**Work to complete**
Count the lines in the material that contain the string "name", and reply with the number alone.

Stored records:
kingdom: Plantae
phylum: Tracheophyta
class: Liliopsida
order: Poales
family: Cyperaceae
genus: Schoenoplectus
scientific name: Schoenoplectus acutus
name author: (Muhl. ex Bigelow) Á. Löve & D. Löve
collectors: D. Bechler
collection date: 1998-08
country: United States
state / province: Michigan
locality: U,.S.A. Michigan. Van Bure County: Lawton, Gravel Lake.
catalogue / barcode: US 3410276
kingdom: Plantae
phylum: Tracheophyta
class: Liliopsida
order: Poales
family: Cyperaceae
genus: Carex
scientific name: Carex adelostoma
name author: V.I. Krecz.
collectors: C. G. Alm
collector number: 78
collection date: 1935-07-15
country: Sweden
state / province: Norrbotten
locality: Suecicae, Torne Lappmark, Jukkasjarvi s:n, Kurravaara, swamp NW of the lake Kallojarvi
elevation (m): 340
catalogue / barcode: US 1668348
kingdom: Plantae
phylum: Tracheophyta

**Result of this task**
4